● **Recorded data**
##########
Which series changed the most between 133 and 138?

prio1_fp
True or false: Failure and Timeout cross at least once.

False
##########
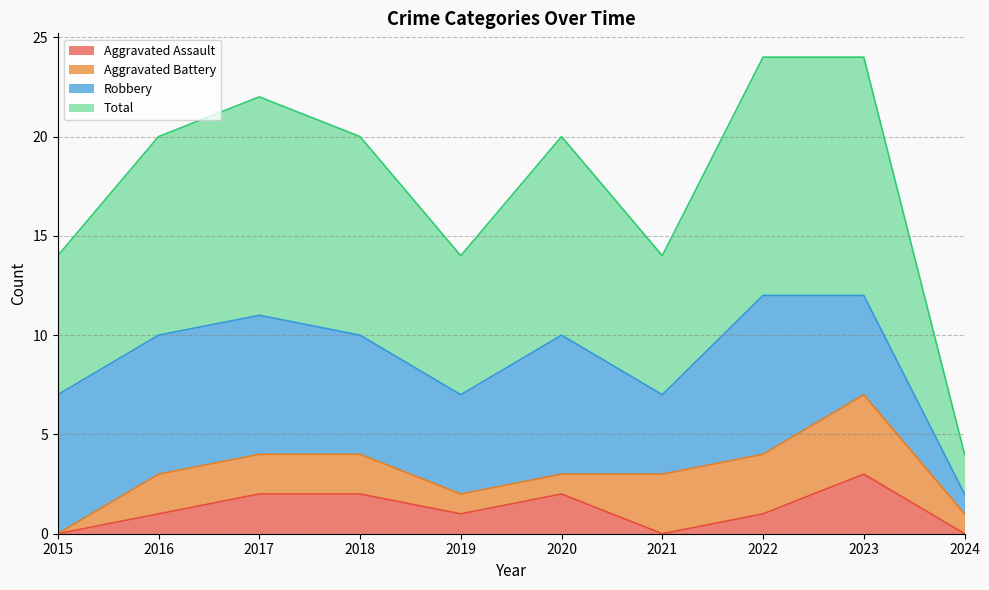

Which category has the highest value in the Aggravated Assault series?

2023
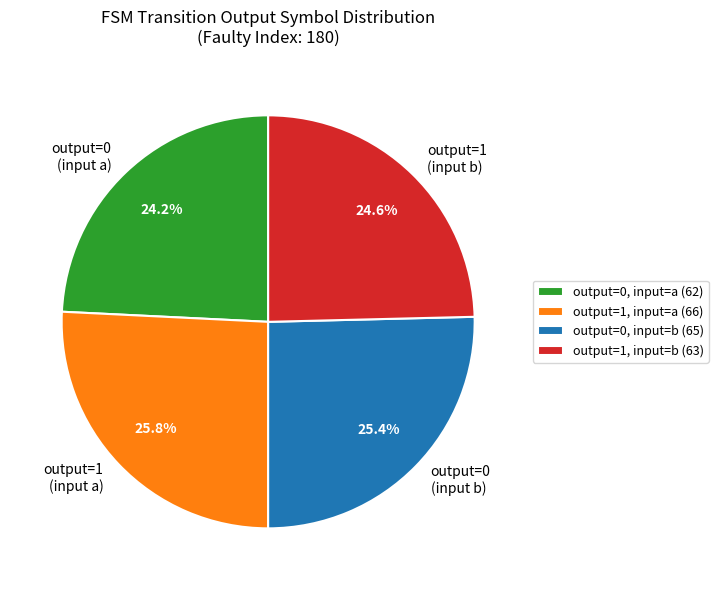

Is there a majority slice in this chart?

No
##########
● **What you have to do**
Can you lay out the lines from the one containing "Which series changed" up to and including the one containing "True or false: Failure" as a Markdown table, leaving out blank lines, with the columns Row and Line?

● **Exercise output**
| Row | Line |
|---|---|
| 1 | Which series changed the most between 133 and 138? |
| 2 | prio1_fp |
| 3 | True or false: Failure and Timeout cross at least once. |